これで今日はもうすっかり忘れて、この前見てる途中だった人型ロボットのアニメでも見………ピコンッ………ん?あっ、まずいスマホの画面つけっぱなしだった。橘さんからまた何か来てるぞぉ…ふむふむ匂うなこれは開けてはいけない。
そうさ今度こそ開けてはならないんだ!
・・・・
いや、気になるし?
・・・・
ちょっとぐらいならいいかもしれないし?
・・・・
いやいやこれで見てしまえば俺は終わりだ。
最終的には学校で孤独になる未来しか思い浮かばない。
いや、待てよ。俺はそもそも学校に友達と呼べるような存在がいるのか?いないよな
なら結局変わらないなら少しぐらい見ても………いや、これから友達できるもん!
100人友達作るもん!その前に余計な騒動を起こすのは良くない。
そうだ…
これは耐えるしかないのではないか?
ピコンッ………………
え?なんでこうも立て続けに通知音が鳴るんだ?
そうか!これは国家軍事機密レベルの重大なことなのだ!
だから開けるしかないんだ。そうさ!俺は間違ってねぇぇぇぇ!
「へぇぇいぃぃぃSiri、ラァァイィィンを起ぃ動ぉぉぉぉ!」
『すみません、よく聞こえませんでした。もう一度お願いします』
「ええい、面倒なやつめぇぇ!俺がこの手で開けるしかないのかぁ!」
俺は人間の限界速度を超える速度でLINEのアイコンをタップした。
もちろん起動するまでは画面を連打しっぱなしだ。
連打してもアプリの起動の速度が変わらないことは知っている!
だがしかし、これは国家の存亡をかけた戦いなのだ!
たとえ1秒の間があったとしても俺はそれを看過できないんだぁぁぁ!
………はぁ、やっと開いた。
俺はなにしてたんだろ。
なにが国家の存亡だ。
たかがクラスの女子からLINEが来ただけじゃないか。
そうだ、もっと気楽に行こう!
そして画面を見た俺は上から順番に読んでいった。
『これ、私の部活終わりの写真だよ!どう思う?』
『ごめん!なにがどう思う?だよね。(泣)』
『嫌いにならないで、お願いだから。』
………なに…………これ。なんで勝手に1人で喋ってんの。
ねぇなんで、なんだよ!ちょっと怖いって。
後、上から順番に見て考えたけどおかしいだろ!なんでこんなちょっとアダr…アウトな写真見せといてどう思う?だよ。なんだこれ?全く理解できねぇ。誰か助けてくれよぉぉぉ。しかもなんで嫌いにならないで、だ。そしてなぜ絵文字を入れるんだ?
陽キャマスターってなんだっけ?
こんなことが理解し合えることが真の陽キャなのか?
もう理解できない。俺は陽キャマスターの座を降りる!
というか、『嫌いにならないで、お願いだから。』にどうやって返せばいいんだよ?
よしっ!これは大先生であるAIのチャッティー様に聞くしかない。
『なぁ、チャッティー先生。クラスの女の子から写真が来ててどう思う?って聞かれた後に急に謝り出して嫌いにならないでって言い出したんだけどどうしたらいいんだ?教えてくれよぉ。俺もうダメなんだ』
『はい、かしこまりました。そうですね、この女性はあなたのことが好きなのだと思います。そしてそれで嫌いにならないでほしいとそう願っておられるのだと思います。』
あっもうだめだ。チャッティー先生はバグっているんだ。そうだ、確かちょうどOSの更新時期だったよな。うんうん!
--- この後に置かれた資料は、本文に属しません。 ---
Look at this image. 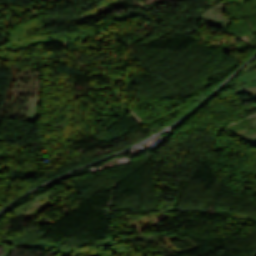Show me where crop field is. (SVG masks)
<instances>
[{
    "label": "crop field",
    "mask_w": 256,
    "mask_h": 256,
    "mask_svg": "<svg viewBox=\"0 0 256 256\" xmlns=\"http://www.w3.org/2000/svg\"><path fill=\"white\" fill-rule=\"evenodd\" d=\"M249 140H251V141H255V142H256V137L251 138V139H249Z\"/></svg>",
    "instance_id": "obj_4"
},
{
    "label": "crop field",
    "mask_w": 256,
    "mask_h": 256,
    "mask_svg": "<svg viewBox=\"0 0 256 256\" xmlns=\"http://www.w3.org/2000/svg\"><path fill=\"white\" fill-rule=\"evenodd\" d=\"M255 78H256V70L242 75L239 80L241 82V81L251 80V79H255Z\"/></svg>",
    "instance_id": "obj_2"
},
{
    "label": "crop field",
    "mask_w": 256,
    "mask_h": 256,
    "mask_svg": "<svg viewBox=\"0 0 256 256\" xmlns=\"http://www.w3.org/2000/svg\"><path fill=\"white\" fill-rule=\"evenodd\" d=\"M242 84H243V88L244 87L256 86V79L255 80H251V81L242 82Z\"/></svg>",
    "instance_id": "obj_3"
},
{
    "label": "crop field",
    "mask_w": 256,
    "mask_h": 256,
    "mask_svg": "<svg viewBox=\"0 0 256 256\" xmlns=\"http://www.w3.org/2000/svg\"><path fill=\"white\" fill-rule=\"evenodd\" d=\"M236 136H243L246 139L256 136V116L244 120L238 124L226 128Z\"/></svg>",
    "instance_id": "obj_1"
}]
</instances>
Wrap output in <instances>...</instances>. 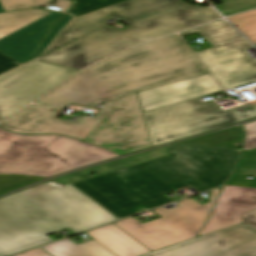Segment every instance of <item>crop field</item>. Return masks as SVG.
Here are the masks:
<instances>
[{
    "label": "crop field",
    "instance_id": "8a807250",
    "mask_svg": "<svg viewBox=\"0 0 256 256\" xmlns=\"http://www.w3.org/2000/svg\"><path fill=\"white\" fill-rule=\"evenodd\" d=\"M207 73L178 35L128 49L73 77L34 102L60 111L68 103L94 107L76 123L31 105L0 124L23 134H62L120 155L152 146L137 92Z\"/></svg>",
    "mask_w": 256,
    "mask_h": 256
},
{
    "label": "crop field",
    "instance_id": "ac0d7876",
    "mask_svg": "<svg viewBox=\"0 0 256 256\" xmlns=\"http://www.w3.org/2000/svg\"><path fill=\"white\" fill-rule=\"evenodd\" d=\"M169 156L73 185L119 219L172 202L163 194L189 185L201 193L222 186L240 150L174 144Z\"/></svg>",
    "mask_w": 256,
    "mask_h": 256
},
{
    "label": "crop field",
    "instance_id": "34b2d1b8",
    "mask_svg": "<svg viewBox=\"0 0 256 256\" xmlns=\"http://www.w3.org/2000/svg\"><path fill=\"white\" fill-rule=\"evenodd\" d=\"M117 17L130 27L106 26L38 60L82 69L120 50L221 18L210 6L180 0H127L74 18L45 52L82 36Z\"/></svg>",
    "mask_w": 256,
    "mask_h": 256
},
{
    "label": "crop field",
    "instance_id": "412701ff",
    "mask_svg": "<svg viewBox=\"0 0 256 256\" xmlns=\"http://www.w3.org/2000/svg\"><path fill=\"white\" fill-rule=\"evenodd\" d=\"M82 193L70 184L0 199V256L53 241L47 234L66 227L79 233L117 219Z\"/></svg>",
    "mask_w": 256,
    "mask_h": 256
},
{
    "label": "crop field",
    "instance_id": "f4fd0767",
    "mask_svg": "<svg viewBox=\"0 0 256 256\" xmlns=\"http://www.w3.org/2000/svg\"><path fill=\"white\" fill-rule=\"evenodd\" d=\"M115 156L63 136H22L0 129V174L50 177Z\"/></svg>",
    "mask_w": 256,
    "mask_h": 256
},
{
    "label": "crop field",
    "instance_id": "dd49c442",
    "mask_svg": "<svg viewBox=\"0 0 256 256\" xmlns=\"http://www.w3.org/2000/svg\"><path fill=\"white\" fill-rule=\"evenodd\" d=\"M201 98L144 112L152 145H159L256 117V102L222 111Z\"/></svg>",
    "mask_w": 256,
    "mask_h": 256
},
{
    "label": "crop field",
    "instance_id": "e52e79f7",
    "mask_svg": "<svg viewBox=\"0 0 256 256\" xmlns=\"http://www.w3.org/2000/svg\"><path fill=\"white\" fill-rule=\"evenodd\" d=\"M196 31L213 48L195 53L225 89L256 81V61L245 52L252 45L228 23L219 20L180 34Z\"/></svg>",
    "mask_w": 256,
    "mask_h": 256
},
{
    "label": "crop field",
    "instance_id": "d8731c3e",
    "mask_svg": "<svg viewBox=\"0 0 256 256\" xmlns=\"http://www.w3.org/2000/svg\"><path fill=\"white\" fill-rule=\"evenodd\" d=\"M221 188L214 189L209 203L193 198L177 202L178 208L153 210L163 218L141 224L133 217L114 222L137 241L154 251L193 237L205 225Z\"/></svg>",
    "mask_w": 256,
    "mask_h": 256
},
{
    "label": "crop field",
    "instance_id": "5a996713",
    "mask_svg": "<svg viewBox=\"0 0 256 256\" xmlns=\"http://www.w3.org/2000/svg\"><path fill=\"white\" fill-rule=\"evenodd\" d=\"M75 72L33 61L0 76V120L29 104Z\"/></svg>",
    "mask_w": 256,
    "mask_h": 256
},
{
    "label": "crop field",
    "instance_id": "3316defc",
    "mask_svg": "<svg viewBox=\"0 0 256 256\" xmlns=\"http://www.w3.org/2000/svg\"><path fill=\"white\" fill-rule=\"evenodd\" d=\"M144 256H256V229L238 224Z\"/></svg>",
    "mask_w": 256,
    "mask_h": 256
},
{
    "label": "crop field",
    "instance_id": "28ad6ade",
    "mask_svg": "<svg viewBox=\"0 0 256 256\" xmlns=\"http://www.w3.org/2000/svg\"><path fill=\"white\" fill-rule=\"evenodd\" d=\"M221 91L209 73L139 92L142 110L148 111Z\"/></svg>",
    "mask_w": 256,
    "mask_h": 256
},
{
    "label": "crop field",
    "instance_id": "d1516ede",
    "mask_svg": "<svg viewBox=\"0 0 256 256\" xmlns=\"http://www.w3.org/2000/svg\"><path fill=\"white\" fill-rule=\"evenodd\" d=\"M253 209H256V189L225 186L199 236L242 223L240 214Z\"/></svg>",
    "mask_w": 256,
    "mask_h": 256
},
{
    "label": "crop field",
    "instance_id": "22f410ed",
    "mask_svg": "<svg viewBox=\"0 0 256 256\" xmlns=\"http://www.w3.org/2000/svg\"><path fill=\"white\" fill-rule=\"evenodd\" d=\"M61 16H63V13L51 12L35 22L0 39V52L21 63L31 59L39 42L47 34L51 22Z\"/></svg>",
    "mask_w": 256,
    "mask_h": 256
},
{
    "label": "crop field",
    "instance_id": "cbeb9de0",
    "mask_svg": "<svg viewBox=\"0 0 256 256\" xmlns=\"http://www.w3.org/2000/svg\"><path fill=\"white\" fill-rule=\"evenodd\" d=\"M86 234L117 256H139L150 252L113 224L86 232Z\"/></svg>",
    "mask_w": 256,
    "mask_h": 256
},
{
    "label": "crop field",
    "instance_id": "5142ce71",
    "mask_svg": "<svg viewBox=\"0 0 256 256\" xmlns=\"http://www.w3.org/2000/svg\"><path fill=\"white\" fill-rule=\"evenodd\" d=\"M168 155V149L167 146L160 148V149H156L147 153H143L140 155H136L130 158H126L123 160H119L116 162H112V163H108V164H104V165H100L91 169H87V170H83V171H79L73 174H78L80 175V177H77L75 175L69 174L57 179H54L56 182H58L59 184H61L62 186H65L67 184L70 183H74V182H78L81 180H85V178L83 176L88 175V174H92V173H99V174H103V173H107L110 171H114L117 169H121L124 167H128L131 165H135V164H139L142 162H146L149 160H153L156 158H160L163 156H167Z\"/></svg>",
    "mask_w": 256,
    "mask_h": 256
},
{
    "label": "crop field",
    "instance_id": "d9b57169",
    "mask_svg": "<svg viewBox=\"0 0 256 256\" xmlns=\"http://www.w3.org/2000/svg\"><path fill=\"white\" fill-rule=\"evenodd\" d=\"M42 248L53 256H116L94 240L76 245L66 238Z\"/></svg>",
    "mask_w": 256,
    "mask_h": 256
},
{
    "label": "crop field",
    "instance_id": "733c2abd",
    "mask_svg": "<svg viewBox=\"0 0 256 256\" xmlns=\"http://www.w3.org/2000/svg\"><path fill=\"white\" fill-rule=\"evenodd\" d=\"M244 130L243 128L238 129L236 127L219 131L213 134L181 142V144H191L200 146H210L219 148H238L237 145H233L234 142L244 141Z\"/></svg>",
    "mask_w": 256,
    "mask_h": 256
},
{
    "label": "crop field",
    "instance_id": "4a817a6b",
    "mask_svg": "<svg viewBox=\"0 0 256 256\" xmlns=\"http://www.w3.org/2000/svg\"><path fill=\"white\" fill-rule=\"evenodd\" d=\"M49 12L32 9L0 14V38L18 30Z\"/></svg>",
    "mask_w": 256,
    "mask_h": 256
},
{
    "label": "crop field",
    "instance_id": "bc2a9ffb",
    "mask_svg": "<svg viewBox=\"0 0 256 256\" xmlns=\"http://www.w3.org/2000/svg\"><path fill=\"white\" fill-rule=\"evenodd\" d=\"M253 177L252 181L229 179L227 185L256 188V152L242 151L232 178Z\"/></svg>",
    "mask_w": 256,
    "mask_h": 256
},
{
    "label": "crop field",
    "instance_id": "214f88e0",
    "mask_svg": "<svg viewBox=\"0 0 256 256\" xmlns=\"http://www.w3.org/2000/svg\"><path fill=\"white\" fill-rule=\"evenodd\" d=\"M56 1L59 2L56 7L61 8V12H66L72 4L69 0ZM37 6L45 7L44 0H0V12L27 9Z\"/></svg>",
    "mask_w": 256,
    "mask_h": 256
},
{
    "label": "crop field",
    "instance_id": "92a150f3",
    "mask_svg": "<svg viewBox=\"0 0 256 256\" xmlns=\"http://www.w3.org/2000/svg\"><path fill=\"white\" fill-rule=\"evenodd\" d=\"M256 45V10L228 18Z\"/></svg>",
    "mask_w": 256,
    "mask_h": 256
},
{
    "label": "crop field",
    "instance_id": "dafd665d",
    "mask_svg": "<svg viewBox=\"0 0 256 256\" xmlns=\"http://www.w3.org/2000/svg\"><path fill=\"white\" fill-rule=\"evenodd\" d=\"M74 6L69 11V14L82 15L124 0H74Z\"/></svg>",
    "mask_w": 256,
    "mask_h": 256
},
{
    "label": "crop field",
    "instance_id": "00972430",
    "mask_svg": "<svg viewBox=\"0 0 256 256\" xmlns=\"http://www.w3.org/2000/svg\"><path fill=\"white\" fill-rule=\"evenodd\" d=\"M222 4L214 6L224 16L256 8V0H221Z\"/></svg>",
    "mask_w": 256,
    "mask_h": 256
},
{
    "label": "crop field",
    "instance_id": "a9b5d70f",
    "mask_svg": "<svg viewBox=\"0 0 256 256\" xmlns=\"http://www.w3.org/2000/svg\"><path fill=\"white\" fill-rule=\"evenodd\" d=\"M44 178L21 175H0V194L36 182Z\"/></svg>",
    "mask_w": 256,
    "mask_h": 256
},
{
    "label": "crop field",
    "instance_id": "4177f3b9",
    "mask_svg": "<svg viewBox=\"0 0 256 256\" xmlns=\"http://www.w3.org/2000/svg\"><path fill=\"white\" fill-rule=\"evenodd\" d=\"M245 142L243 150L256 151V122L244 125Z\"/></svg>",
    "mask_w": 256,
    "mask_h": 256
},
{
    "label": "crop field",
    "instance_id": "730fd06b",
    "mask_svg": "<svg viewBox=\"0 0 256 256\" xmlns=\"http://www.w3.org/2000/svg\"><path fill=\"white\" fill-rule=\"evenodd\" d=\"M71 16L67 15L65 16L61 21L54 24L53 29L49 36L44 40L42 46L40 47L39 51L35 56H39L44 49L47 47V45L56 37V35L59 33V31L70 21Z\"/></svg>",
    "mask_w": 256,
    "mask_h": 256
},
{
    "label": "crop field",
    "instance_id": "eef30255",
    "mask_svg": "<svg viewBox=\"0 0 256 256\" xmlns=\"http://www.w3.org/2000/svg\"><path fill=\"white\" fill-rule=\"evenodd\" d=\"M21 63L5 56L4 54L0 53V73L11 69Z\"/></svg>",
    "mask_w": 256,
    "mask_h": 256
},
{
    "label": "crop field",
    "instance_id": "ae1a2a85",
    "mask_svg": "<svg viewBox=\"0 0 256 256\" xmlns=\"http://www.w3.org/2000/svg\"><path fill=\"white\" fill-rule=\"evenodd\" d=\"M241 216L244 223H247L256 228V210L244 213Z\"/></svg>",
    "mask_w": 256,
    "mask_h": 256
},
{
    "label": "crop field",
    "instance_id": "d3111659",
    "mask_svg": "<svg viewBox=\"0 0 256 256\" xmlns=\"http://www.w3.org/2000/svg\"><path fill=\"white\" fill-rule=\"evenodd\" d=\"M52 189H55V188L53 186L47 184V185H43V186H40L38 188L29 190L25 193L29 196H33V195H36V194H39V193H42V192H46V191H49V190H52Z\"/></svg>",
    "mask_w": 256,
    "mask_h": 256
},
{
    "label": "crop field",
    "instance_id": "750c4746",
    "mask_svg": "<svg viewBox=\"0 0 256 256\" xmlns=\"http://www.w3.org/2000/svg\"><path fill=\"white\" fill-rule=\"evenodd\" d=\"M16 256H50V255L44 252L42 249L38 248V249H34Z\"/></svg>",
    "mask_w": 256,
    "mask_h": 256
},
{
    "label": "crop field",
    "instance_id": "bd1437ed",
    "mask_svg": "<svg viewBox=\"0 0 256 256\" xmlns=\"http://www.w3.org/2000/svg\"><path fill=\"white\" fill-rule=\"evenodd\" d=\"M217 11V10H216ZM223 16V15H222Z\"/></svg>",
    "mask_w": 256,
    "mask_h": 256
}]
</instances>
………好きなわけないだろ!やっぱりこれは高橋王国という王国の存亡をかけた危機だったのだ。俺は騙されん!騙されんぞぉぉ!
「はぁ、はぁ、まぁいいやこれはとりあえず返しといてあげないと橘さんが流石に可哀想だからなぁ…『嫌いにならないよ』…っとまぁこれでいいか」
これは明日の朝学校で橘さんがどんな顔をしているかで判断できるだろ。
やはり俺は陽キャマスターだ!
と確信した俺だった。
しかし、この頃、橘さんが布団の中で顔を真っ赤にしながらヤッタァぁぁと叫んでいるのを知らない。